Thanks to JCO, I've viewed many a Marilyn Monroe movie and I've got a couple of biographies lined up- but I thank her for sharing the secret. When I watch Marilyn Monroe, I smile, knowing that I'm really watching Norma Jeane, the Creator.
50 of 54 people found the following review helpful.
This heartbreaker of a book
By Jessica G Schreiber
Marilyn Monroe died when I was in my late teens. It has always intrigued me why her legend lives on and on in a world where beautiful blondes are as plentiful and ephemeral as butterflies. What was it about Marilyn Monroe that has inspired the books, the songs, the photographic retrospectives decades after she's been gone? Having just finished "Blonde" by Joyce Carol Oates, I think I know.
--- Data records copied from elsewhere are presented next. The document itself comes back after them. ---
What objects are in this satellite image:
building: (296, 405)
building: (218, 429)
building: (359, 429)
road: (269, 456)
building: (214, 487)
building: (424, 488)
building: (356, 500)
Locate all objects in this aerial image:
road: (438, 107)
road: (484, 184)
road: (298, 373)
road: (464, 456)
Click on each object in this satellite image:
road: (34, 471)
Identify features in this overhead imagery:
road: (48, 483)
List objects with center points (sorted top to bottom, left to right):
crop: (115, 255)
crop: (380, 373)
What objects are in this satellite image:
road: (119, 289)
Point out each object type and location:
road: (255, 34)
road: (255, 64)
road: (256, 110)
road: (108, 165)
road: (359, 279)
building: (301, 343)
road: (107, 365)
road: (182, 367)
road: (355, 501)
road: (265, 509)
From her first to her last breath, the fictionalized life of Norma Jeane Baker exudes tragedy. Her childhood is brutal, puberty puts her at risk, her early marriage is a fiasco, her treatment by her agent, her photographer, and the studio bosses unpardonably exploitive. When she finally achieves fame, Norma Jeane is too fragile and broken to savor it. She becomes her insecurities. Even those who love her and wish her well (husband playwright Arthur Miller) can't save her. She can only bring them down in her self destructive nose dive. If there is any truth to her treatment by President John Kennedy, he was the most dispicable of all. Oates never uses the image of a candle in the wind made famous by Elton John, but the metaphor works. Norma Jeane, aka Marilyn Monroe, never ceases to be a fascinating case study. Towards the end the writing gets a little sloppy and the reader grows impatient for the author to get on with the end, which one knows will be horrible, and yet when it happens it will break your heart . You are sorry the book has ended because you can never get too much of the central character, her amazing life story and the stormy times in which she lived.